A seven-week-old Dominican girl born with one of the world's rarest birth defects died on Saturday, hours after undergoing a delicate operation to remove an undeveloped second head, the clinic treating her said.
A spokeswoman at the CURE International Centre for Orthopaedic Specialities in Santo Domingo said that Rebeca Martinez had died, but gave no other details.
A team of international doctors said on Friday night that they had successfully completed a day-long operation to remove the second head. But doctors had cautioned that the baby would face a series of risks as she recovered, such as infection or haemorrhaging.

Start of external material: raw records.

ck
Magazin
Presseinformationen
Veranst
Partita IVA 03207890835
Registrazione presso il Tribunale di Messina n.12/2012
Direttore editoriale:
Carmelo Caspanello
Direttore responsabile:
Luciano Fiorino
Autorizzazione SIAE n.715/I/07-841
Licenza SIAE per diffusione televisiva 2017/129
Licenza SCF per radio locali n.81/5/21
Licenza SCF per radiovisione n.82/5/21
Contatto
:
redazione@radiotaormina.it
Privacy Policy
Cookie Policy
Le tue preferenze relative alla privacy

The surgery was led by Dr Jorge Lazareff, director of paediatric neurosurgery at UCLA's Mattel Children's Hospital, and Dominican surgeons Dr Santiago Hazim and Dr Benjamin Rivera.
Lazareff led the surgical team that successfully separated last year Guatemalan twin girls conjoined at the head.

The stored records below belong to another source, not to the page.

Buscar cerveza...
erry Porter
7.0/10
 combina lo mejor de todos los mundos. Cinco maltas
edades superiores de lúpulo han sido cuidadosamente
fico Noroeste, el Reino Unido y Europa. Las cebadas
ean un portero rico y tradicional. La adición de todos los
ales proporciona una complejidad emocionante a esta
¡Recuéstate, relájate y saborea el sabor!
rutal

Friday's surgery began in the morning and went on until late in the evening, with a team of surgeons and nurses taking shifts.
Martinez was born in mid-December at a hospital in the Dominican capital with the head of an undeveloped twin attached to the top of her skull, facing upward.
The infant was otherwise healthy but her brain could not develop normally unless the undeveloped head was removed.
The $100,000 operation was free for the parents, Maria Gisela Hiciano and Pablo Martinez, the hospital said.
The baby girl's condition, cranio pagus parasiticus, is so rare that there have only been eight documented cases in the world, and no known previous cases where surgery was attempted to correct it, Hazim told Reuters before the surgery.
Conjoined twins form when an embryo begins to split into identical twins and then stops, leaving them fused. Rarer "parasitic" twins occur when one conjoined twin stops developing in the womb, leaving a smaller, incomplete twin that is dependent on the other.
In Rebeca's case, there was a gap in her skull where the heads were joined, and the blood vessels were intertwined.